Running Independent Instances
If different parts of a large app need different defaults, or you want a separate cache that will not collide with the global one, create spins up an isolated instance with its own options and its own cache. The name you pass also becomes the global variable used for onload binding and the flash-prevention selector.
import { SVGInject } from "@iconfu/svg-inject";
const InjectIcons = SVGInject.create("InjectIcons", {
sanitize: true,
copyAttributes: false,
});
InjectIcons(document.querySelectorAll("img.icon"));
A Note on Versions
Version 2 is the current line, and it is a drop-in upgrade from version 1: same API, no code changes required.

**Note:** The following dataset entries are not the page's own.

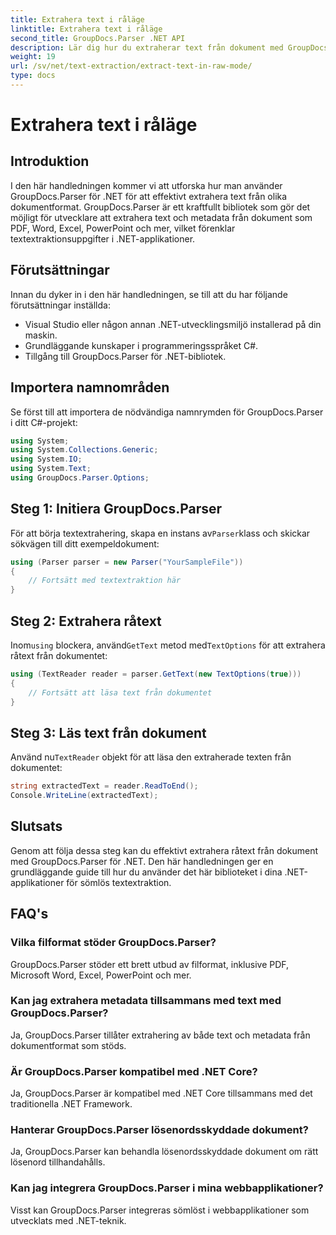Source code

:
 ```yaml
---
title: Extrahera text i råläge
linktitle: Extrahera text i råläge
second_title: GroupDocs.Parser .NET API
description: Lär dig hur du extraherar text från dokument med GroupDocs.Parser för .NET. Enkel, effektiv och sömlös textextraktion i dina .NET-applikationer.
weight: 19
url: /sv/net/text-extraction/extract-text-in-raw-mode/
type: docs
---
```

# Extrahera text i råläge

## Introduktion
I den här handledningen kommer vi att utforska hur man använder GroupDocs.Parser för .NET för att effektivt extrahera text från olika dokumentformat. GroupDocs.Parser är ett kraftfullt bibliotek som gör det möjligt för utvecklare att extrahera text och metadata från dokument som PDF, Word, Excel, PowerPoint och mer, vilket förenklar textextraktionsuppgifter i .NET-applikationer.
## Förutsättningar
Innan du dyker in i den här handledningen, se till att du har följande förutsättningar inställda:
- Visual Studio eller någon annan .NET-utvecklingsmiljö installerad på din maskin.
- Grundläggande kunskaper i programmeringsspråket C#.
- Tillgång till GroupDocs.Parser för .NET-bibliotek.

## Importera namnområden
Se först till att importera de nödvändiga namnrymden för GroupDocs.Parser i ditt C#-projekt:
```csharp
using System;
using System.Collections.Generic;
using System.IO;
using System.Text;
using GroupDocs.Parser.Options;
```
## Steg 1: Initiera GroupDocs.Parser
 För att börja textextrahering, skapa en instans av`Parser`klass och skickar sökvägen till ditt exempeldokument:
```csharp
using (Parser parser = new Parser("YourSampleFile"))
{
    // Fortsätt med textextraktion här
}
```
## Steg 2: Extrahera råtext
 Inom`using` blockera, använd`GetText` metod med`TextOptions` för att extrahera råtext från dokumentet:
```csharp
using (TextReader reader = parser.GetText(new TextOptions(true)))
{
    // Fortsätt att läsa text från dokumentet
}
```
## Steg 3: Läs text från dokument
 Använd nu`TextReader` objekt för att läsa den extraherade texten från dokumentet:
```csharp
string extractedText = reader.ReadToEnd();
Console.WriteLine(extractedText);
```

## Slutsats
Genom att följa dessa steg kan du effektivt extrahera råtext från dokument med GroupDocs.Parser för .NET. Den här handledningen ger en grundläggande guide till hur du använder det här biblioteket i dina .NET-applikationer för sömlös textextraktion.

## FAQ's
### Vilka filformat stöder GroupDocs.Parser?
GroupDocs.Parser stöder ett brett utbud av filformat, inklusive PDF, Microsoft Word, Excel, PowerPoint och mer.
### Kan jag extrahera metadata tillsammans med text med GroupDocs.Parser?
Ja, GroupDocs.Parser tillåter extrahering av både text och metadata från dokumentformat som stöds.
### Är GroupDocs.Parser kompatibel med .NET Core?
Ja, GroupDocs.Parser är kompatibel med .NET Core tillsammans med det traditionella .NET Framework.
### Hanterar GroupDocs.Parser lösenordsskyddade dokument?
Ja, GroupDocs.Parser kan behandla lösenordsskyddade dokument om rätt lösenord tillhandahålls.
### Kan jag integrera GroupDocs.Parser i mina webbapplikationer?
Visst kan GroupDocs.Parser integreras sömlöst i webbapplikationer som utvecklats med .NET-teknik.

The upgrade brings bug fixes, the accessibility improvements described above, a full test suite, and CI. The single caveat is that version 2 drops support for Internet Explorer 9 through 11. Modern Chrome, Firefox, Safari, and Edge are all supported, and the one behavioral change to watch for is that decorative images with alt="" now correctly receive role="none" and aria-hidden="true". If you are still obligated to support IE, stay on the 1.x line.
Conclusion
@iconfu/svg-inject solves a problem that has nagged front-end developers for as long as SVG icons have existed: how to keep your graphics in tidy external files while still styling them freely with CSS. It does so with refreshing restraint, a single function, around 3.5 KB, zero dependencies, and no build step, while quietly handling the gnarly parts like ID collisions, accessibility attributes, and optional sanitization. If you have ever wished an icon would just respond to a :hover rule or a CSS variable, this is the library that finally opens the envelope and lets your stylesheet read what is inside.